- To do -
Can you extract the stretch from "OK, I've now" through "for valid typmods." from the numeric-scale patch thread, word for word?

- Text segment -
☆ ☆ ☆ ☆ ☆

I've turned them into inline functions, since that makes them easier
to read, and debug if necessary.
All your other suggestions make sense too. Attached is a new version.
Regards,
Dean
Attachments:
numeric-scale-v3.patchtext/x-patch; charset=US-ASCII; name=numeric-scale-v3.patchDownload+221-33
Dean Rasheed <dean.a.rasheed@gmail.com> writes:
All your other suggestions make sense too. Attached is a new version.
OK, I've now studied this more closely, and have some additional
nitpicks:
* I felt the way you did the documentation was confusing. It seems
better to explain the normal case first, and then describe the two
extended cases.
* As long as we're encapsulating typmod construction/extraction, let's
also encapsulate the checks for valid typmods.
* Other places are fairly careful to declare typmod values as "int32",
so I think this code should too.
Attached is a proposed delta patch making those changes.
(I made the docs mention that the extension cases are allowed as of v15.

☆ ☆ ☆ ☆ ☆

- Exercise data -
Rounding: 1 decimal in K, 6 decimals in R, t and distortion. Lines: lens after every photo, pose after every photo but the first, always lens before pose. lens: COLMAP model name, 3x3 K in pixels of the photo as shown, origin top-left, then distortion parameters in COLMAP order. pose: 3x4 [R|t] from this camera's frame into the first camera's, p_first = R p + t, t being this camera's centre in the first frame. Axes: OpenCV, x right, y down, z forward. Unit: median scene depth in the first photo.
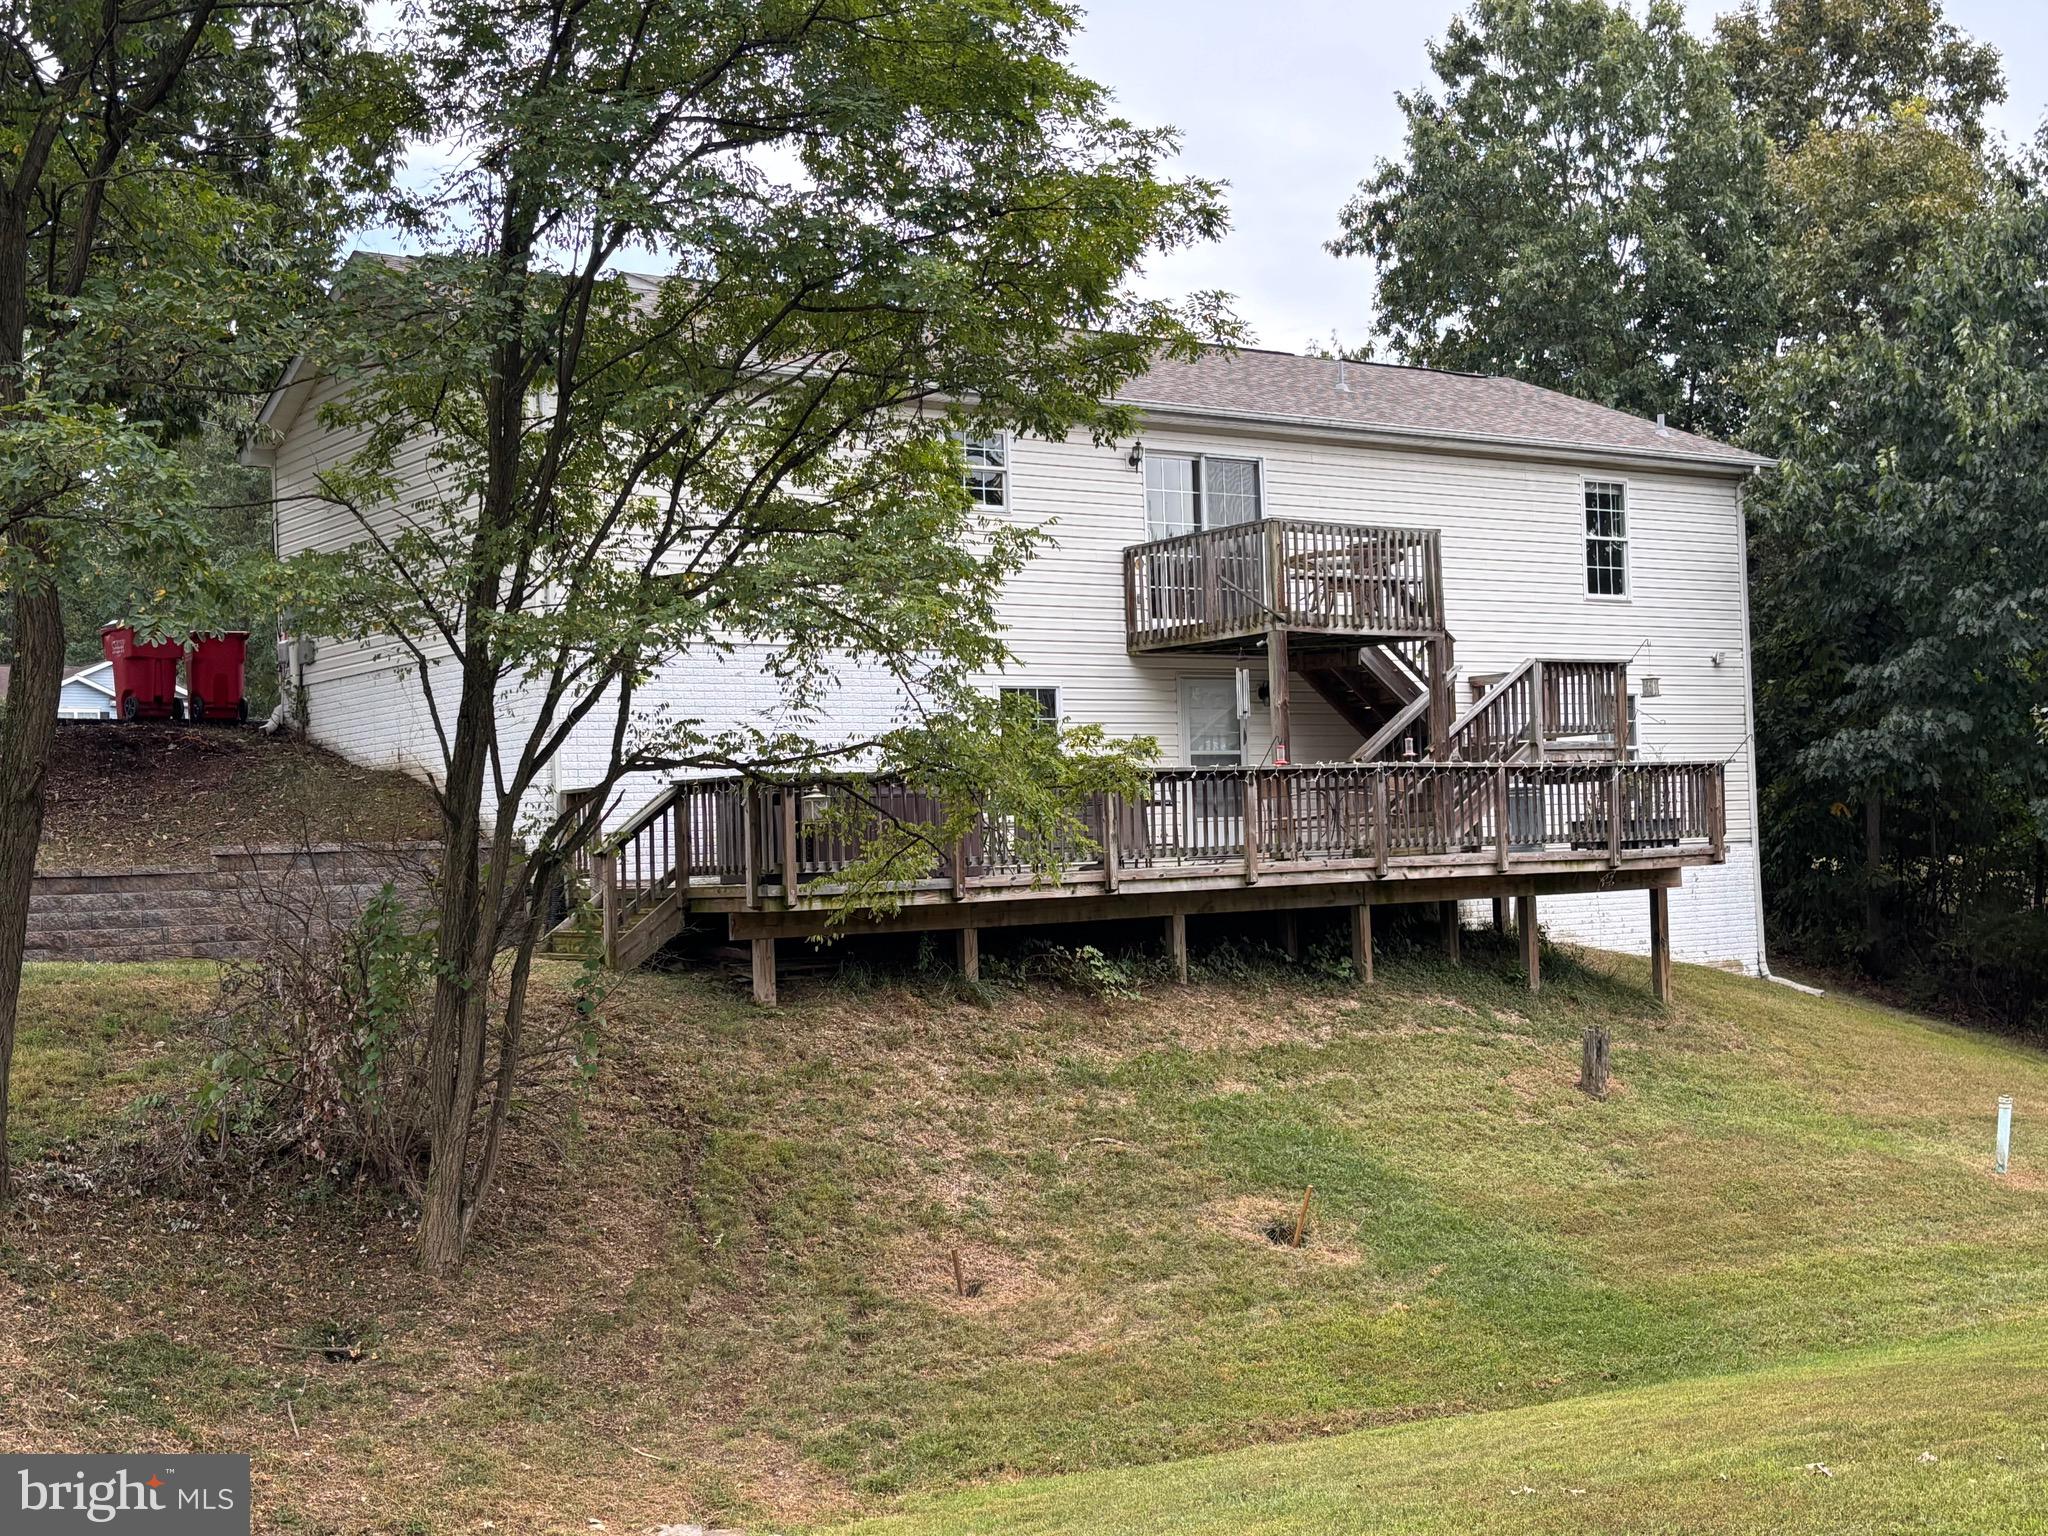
lens RADIAL K [[2524.3, 0, 1024.2], [0, 2524.3, 771.8], [0, 0, 1]] dist [0.179735, 0.000000]
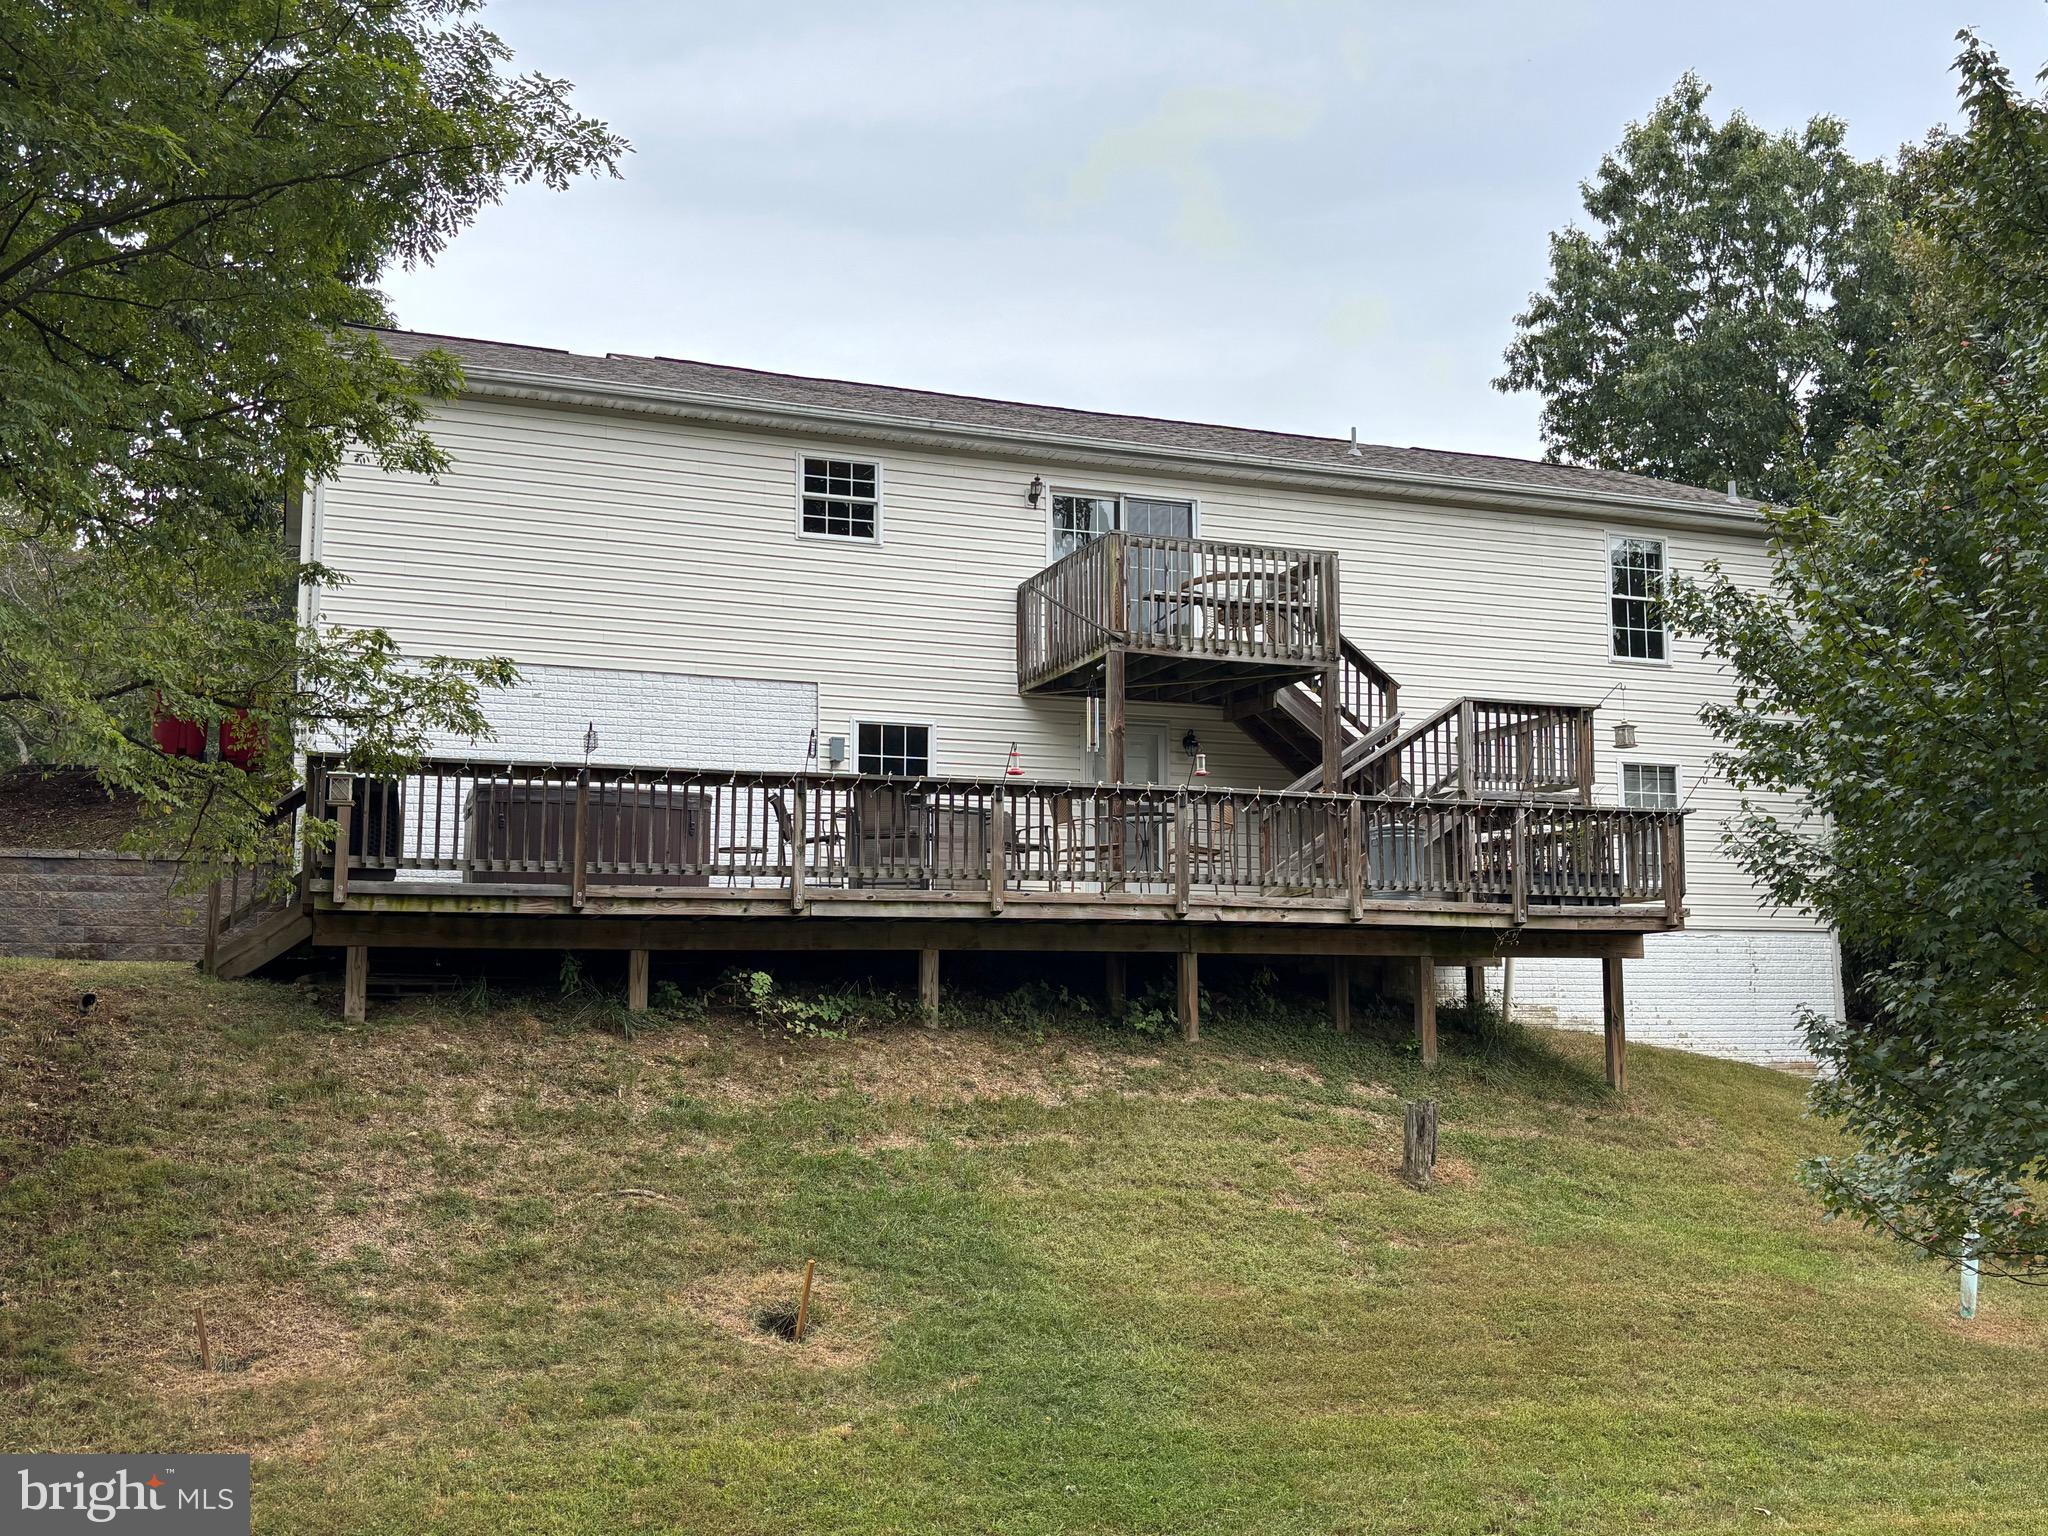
lens RADIAL K [[1884.3, 0, 1023.8], [0, 1884.3, 762.2], [0, 0, 1]] dist [0.096741, 0.000000]
pose [[0.958380, -0.003503, -0.285474, 0.245393], [-0.023802, 0.995463, -0.092119, 0.044551], [0.284502, 0.095080, 0.953949, 0.319500]]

☆ ☆ ☆ ☆ ☆

- Written answer -
OK, I've now studied this more closely, and have some additional
nitpicks:
* I felt the way you did the documentation was confusing. It seems
better to explain the normal case first, and then describe the two
extended cases.
* As long as we're encapsulating typmod construction/extraction, let's
also encapsulate the checks for valid typmods.